On le voit, les différents scenarios proposés pour « 421 » n’hésitèrent plus à faire largement référence à l’actualité internationale : vague d’attentats islamistes à Paris (1985-1986), dislocation de l’URSS (1989-1991), Première Guerre du Golfe en Irak (1990-1991), opérations de la CIA… En 1992, « 421 » est cependant interrompu, pour ne pas dire effectivement renvoyé à sa retraite, cédant la place à d’autres séries policières, parfois plébiscitées depuis plusieurs années, dont « Jérôme K. Jérôme Bloche » (1982), « Soda » (1986) ou les éternels « Tif et Tondu » (repris par le duo Sikorski/Lapière entre 1990 et 1997). Quelles suites étaient prévues par les auteurs ? Nous vous laisserons la surprise de ces dévoilements, commentés au cœur du tome 3 de l’intégrale. Tout au plus pourrons-nous in fine vous montrer cette planche inédite, promesse d’une aventure spin off qui aurait pu redémarrer sur les chapeaux de roues. Qui sait ? Tel James Bond, « 421 (ou Morgane) will return » ?
Annoncé pour octobre 2022 chez Fluide glacial, « Hollywoodland », prochain ouvrage d’un diptyque signé par Maltaite et Zidrou (tome 2 prévu en juin 2023), sera pour sa part consacré aux cent ans du rêve hollywoodien. Une autre manière de songer à l’aventure, sur case et grand écran…
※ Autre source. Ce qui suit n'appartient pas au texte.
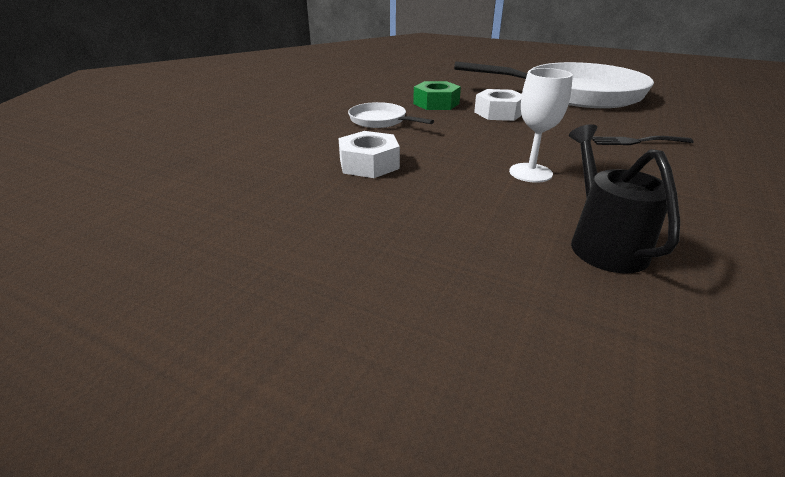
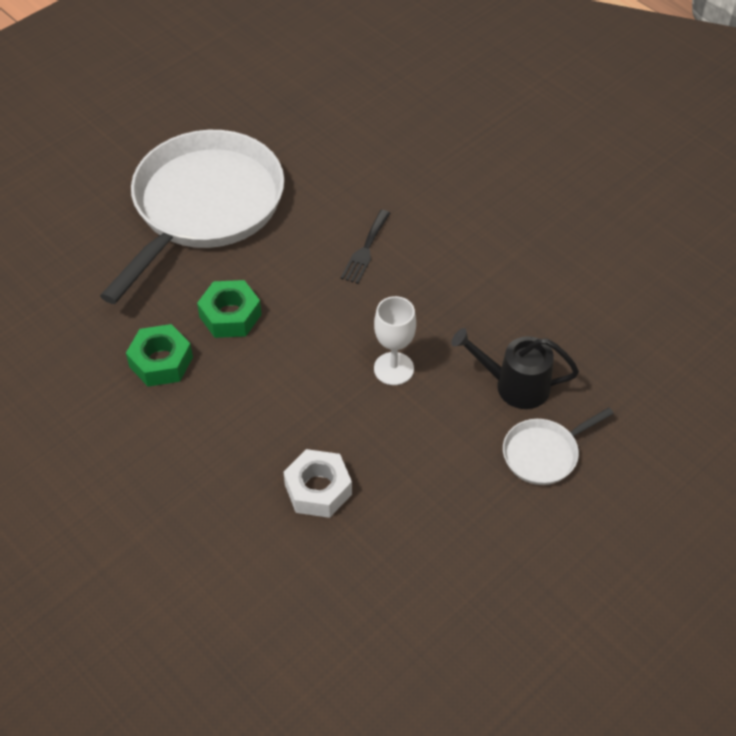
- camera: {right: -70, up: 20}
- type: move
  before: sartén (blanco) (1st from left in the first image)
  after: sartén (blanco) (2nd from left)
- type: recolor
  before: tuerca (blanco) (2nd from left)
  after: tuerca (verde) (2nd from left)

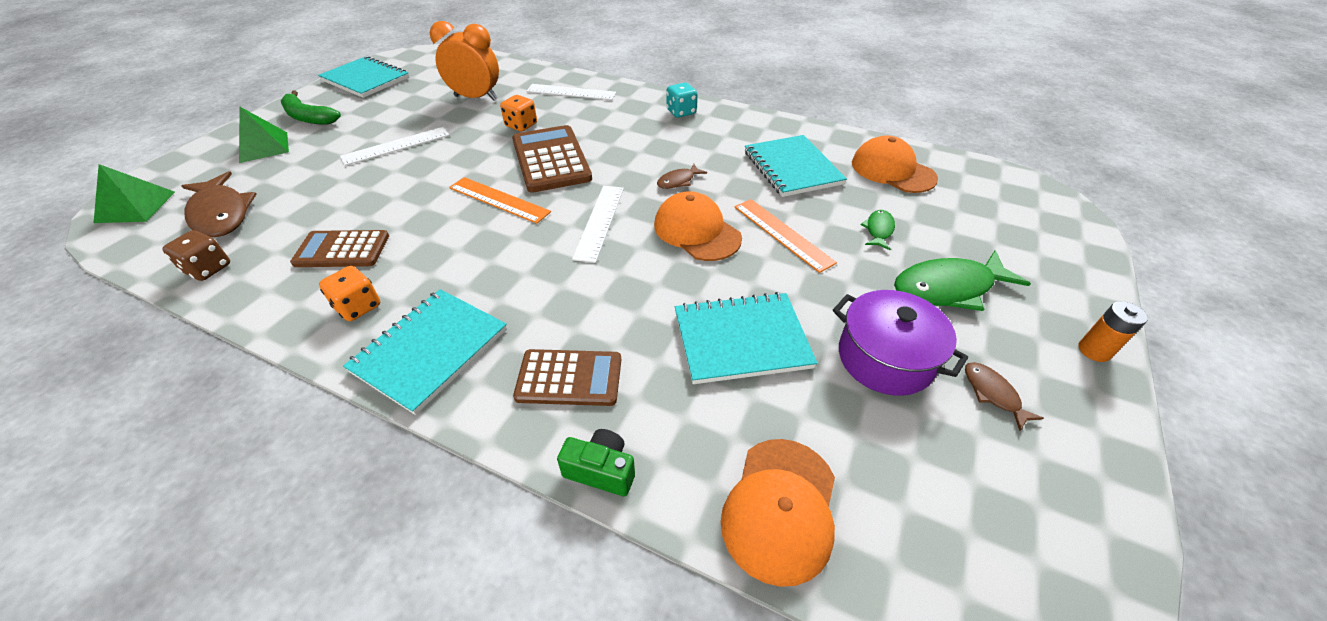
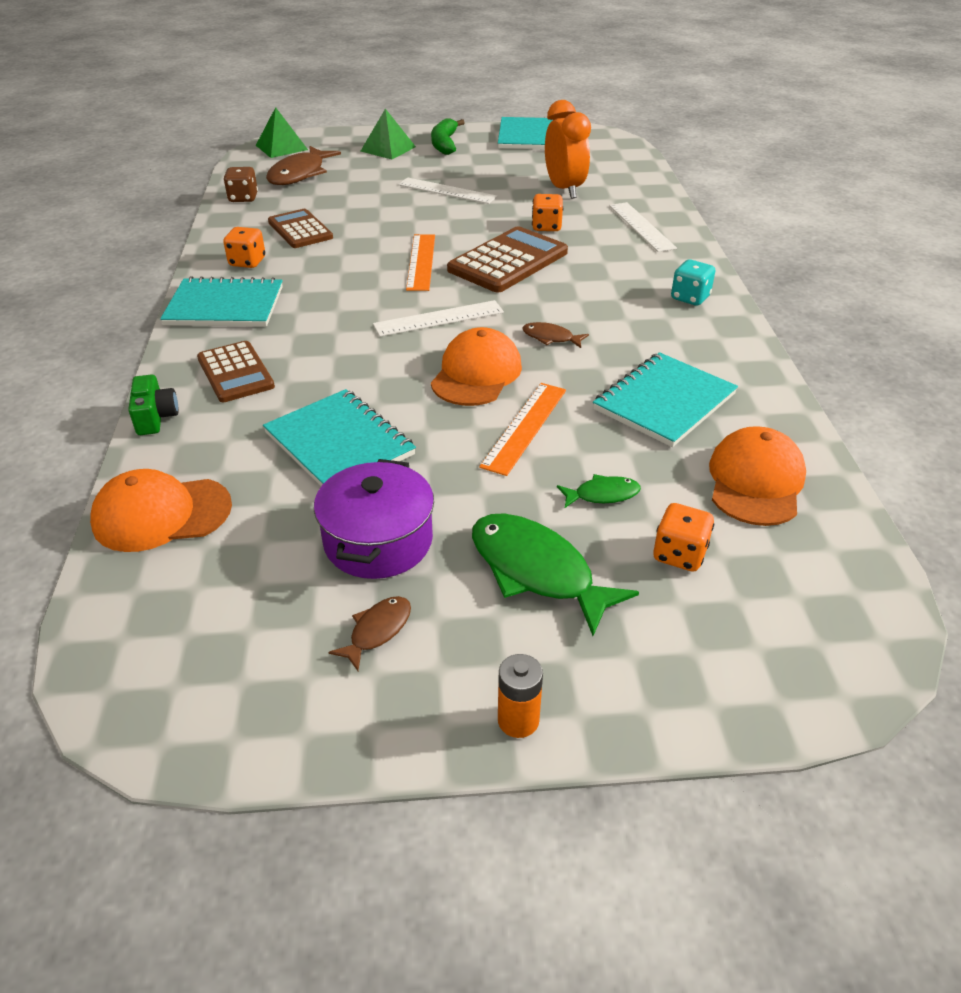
- camera: {right: 60, up: -5}
- type: insert
  after: dado (naranja) (3rd from left)

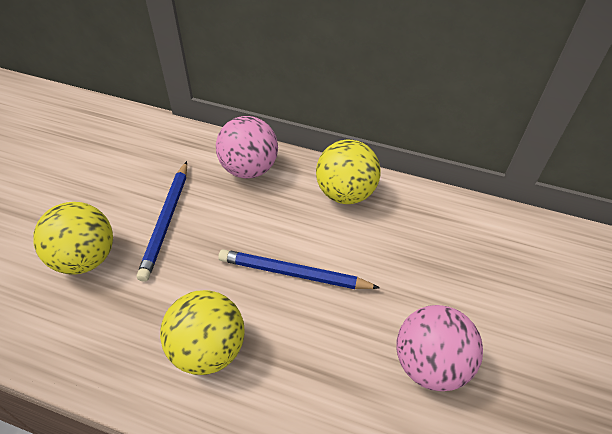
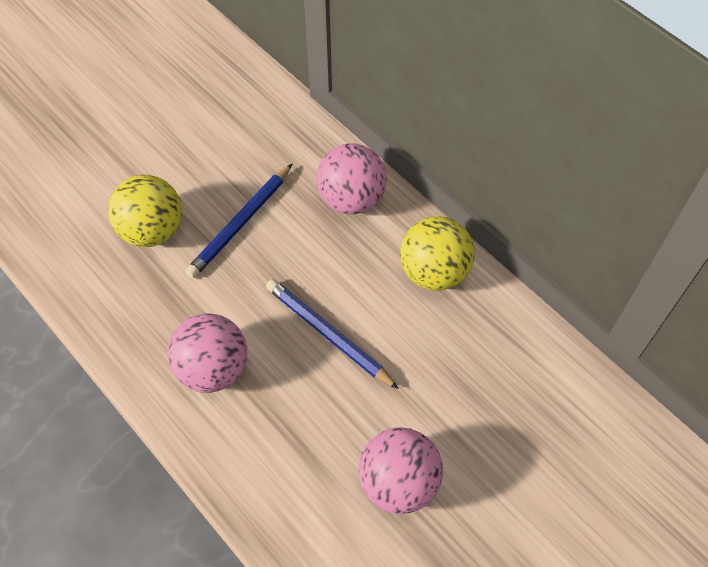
- camera: {right: 30, up: 10}
- type: recolor
  before: pelota (amarillo) (2nd from left)
  after: pelota (rosa) (1st from left)

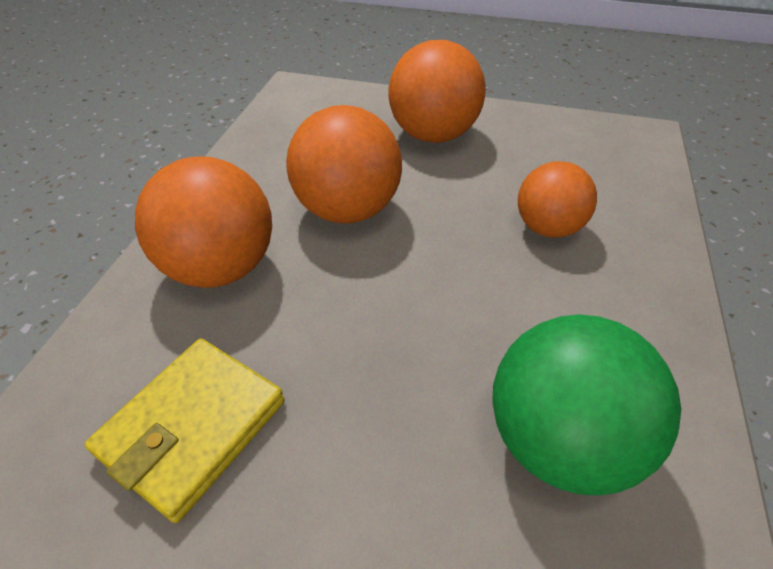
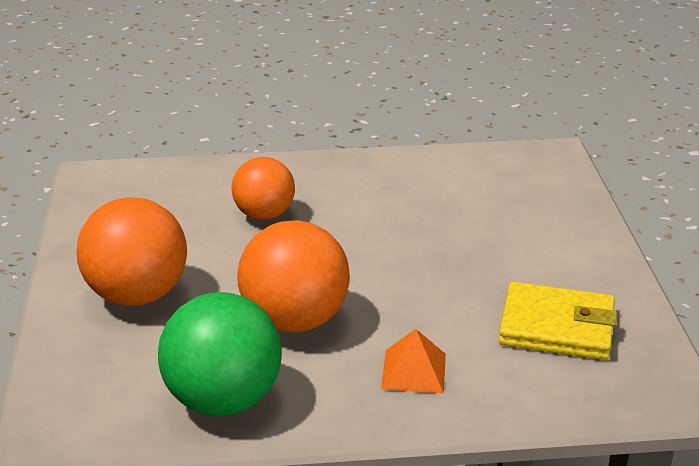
- camera: {right: -110, up: -15}
- type: replace
  before: pelota (naranja) (1st from left)
  after: pirámide (naranja)
- type: move
  before: pelota (verde)

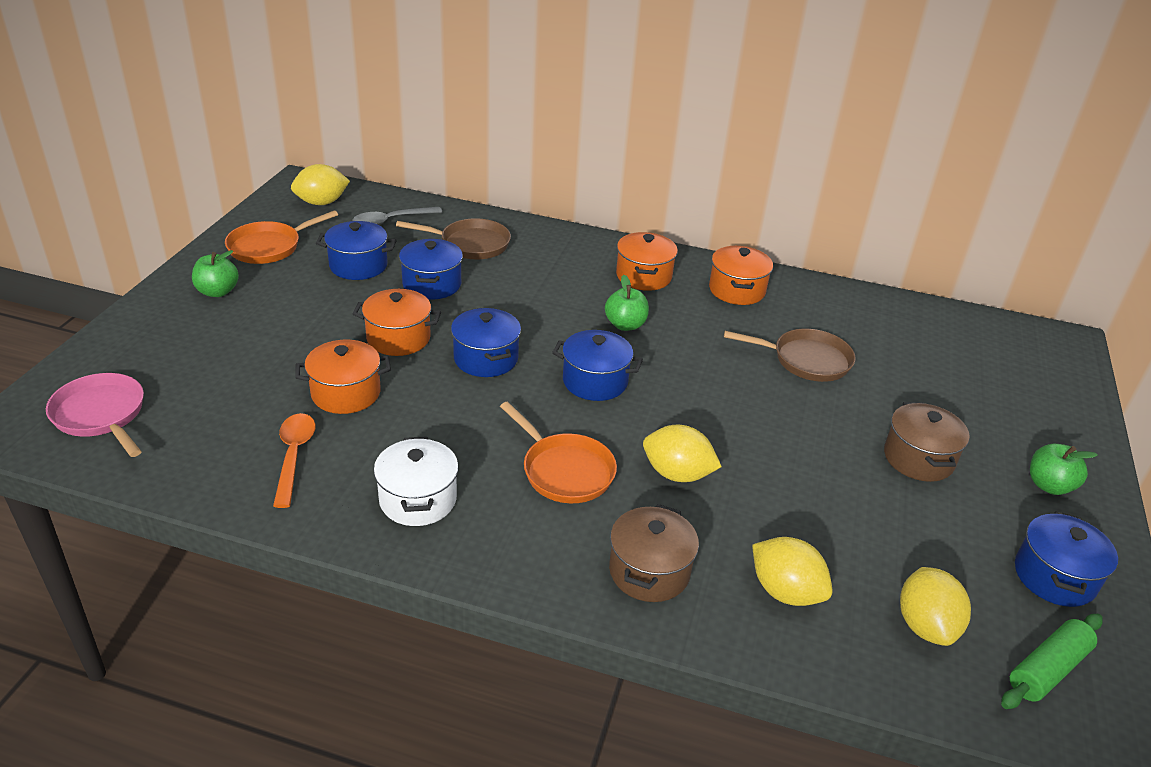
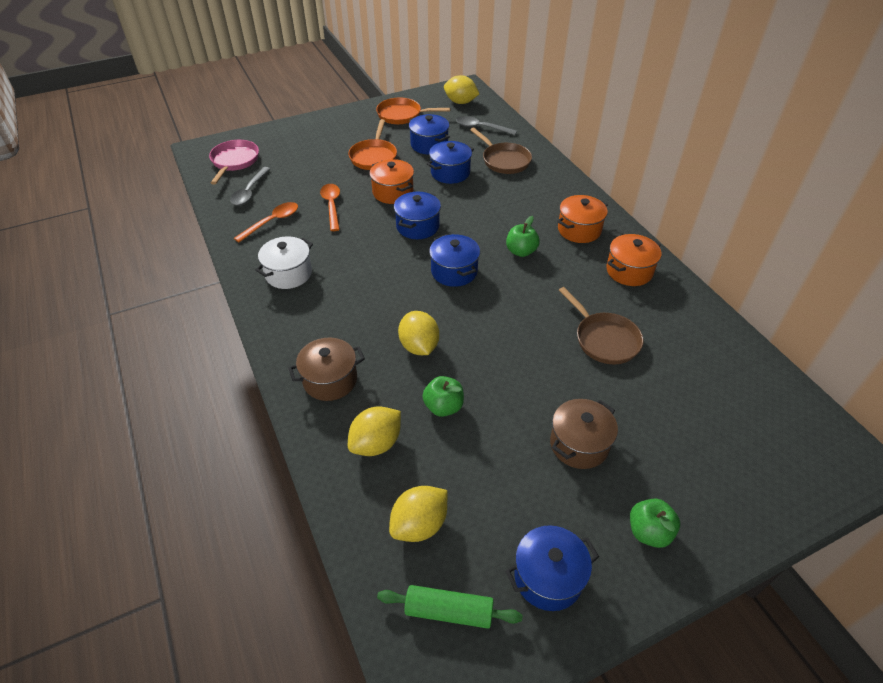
- camera: {right: 50, up: 10}
- type: move
  before: manzana (verde) (1st from left)
- type: replace
  before: olla (naranja) (1st from left)
  after: cuchara (naranja) (2nd from left)
- type: move
  before: sartén (naranja) (2nd from left in the first image)
  after: sartén (naranja) (1st from left)
- type: rotate
  before: limón (amarillo) (3rd from left in the first image)
  turn: 45
- type: insert
  after: cuchara (gris) (1st from left)

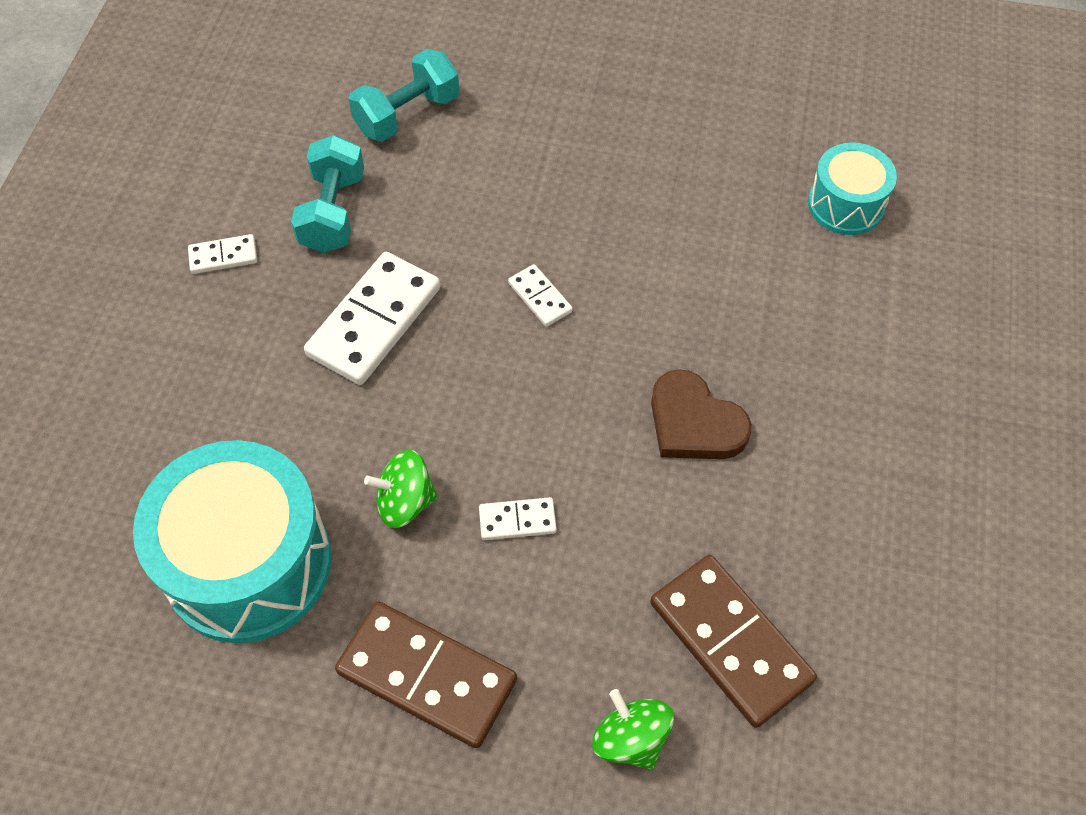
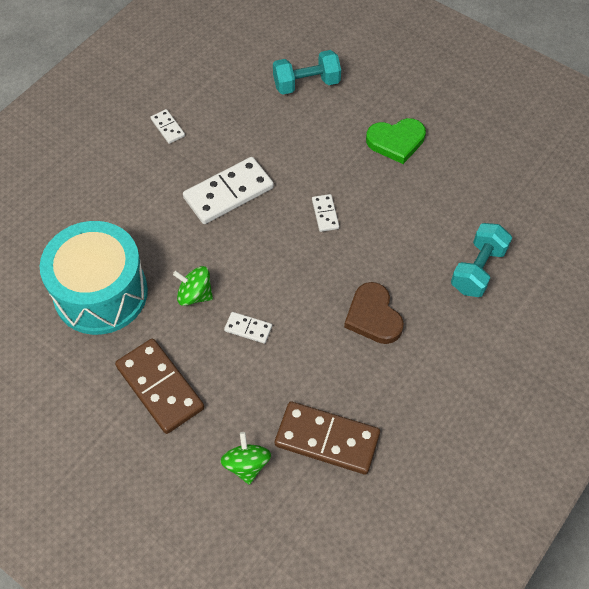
- camera: {right: 25, up: 0}
- type: rotate
  before: ficha de dominó (blanco) (1st from left)
  turn: 45
- type: move
  before: mancuerna (turquesa) (1st from left in the first image)
  after: mancuerna (turquesa) (2nd from left)
- type: rotate
  before: ficha de dominó (marrón) (2nd from left)
  turn: -60
- type: delete
  before: tambor (turquesa) (2nd from left)
- type: insert
  after: corazón (verde)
En complément de ce dossier, nous laissons la parole à Éric Maltaite (merci à lui pour ses réponses) :
La période évoquée (1988-1992) fut celle des grands bouleversements chez Dupuis et dans Spirou : Stephen Desberg et vous-même avez-vous dû lutter âprement pour défendre la prépublication de votre série ?
Éric Maltaite : « Oh, ça a commencé bien avant, en fait dés l’arrivée de Philippe Vandooren. Il est dit quelque part qu’il voulait recentrer le journal vers l’humour (…), mais en fait il n’aimait pas la BD dite « classique ». Il voulait du renouveau à tout prix et ça passait par la case nettoyage. Même mon père en a été la victime, exit « Isabelle » ! Dés « L’Empire du milieu », la pression était là pour « 421 ». Ce qui nous sauvait, c’était de bonnes ventes : avec les retirages et la version néerlandaise, l’on vendait aux alentours de 30 000 exemplaires, plus ou moins. Mais Van Do était très fort : il a fini par avoir notre peau… »
Comment fonctionnait au juste votre duo lors de la réalisation d’un nouvel album : une réflexion commune sur le thème central ou les grandes orientations scénaristiques, ou plus simplement des planches dessinées à partir d’un scénario entièrement rédigé ?
É. M. : « Il n’y avait pas de système, de trucs ou de protocole. Au début, de manière informelle, nous sortions beaucoup ensemble, nous avions une passion commune pour le cinéma, nous y allions beaucoup, avec une petite passion pour les films de série B genre « Le Septième Continent perdu, mais retrouvé ». C’est d’ailleurs de là que sont nées nos toutes premières BD dans Tintin. Et puis, il y a eu « James Bond »… Durant tout le début de notre collaboration, nous nous sommes retrouvés un nombre infini de fois chez le glacier Zizi à Uccle ou à pas d’heure au cimetière d’Ixelles dans un bistrot étudiant, à refaire le monde et à poser les bases de ce qui deviendrait les scenarii de Stephen. À partir de « Falco », Stephen a pris les choses en main, nous sommes beaucoup moins sortis et les scénarios ont pris un tour plus sérieux, plus adulte. »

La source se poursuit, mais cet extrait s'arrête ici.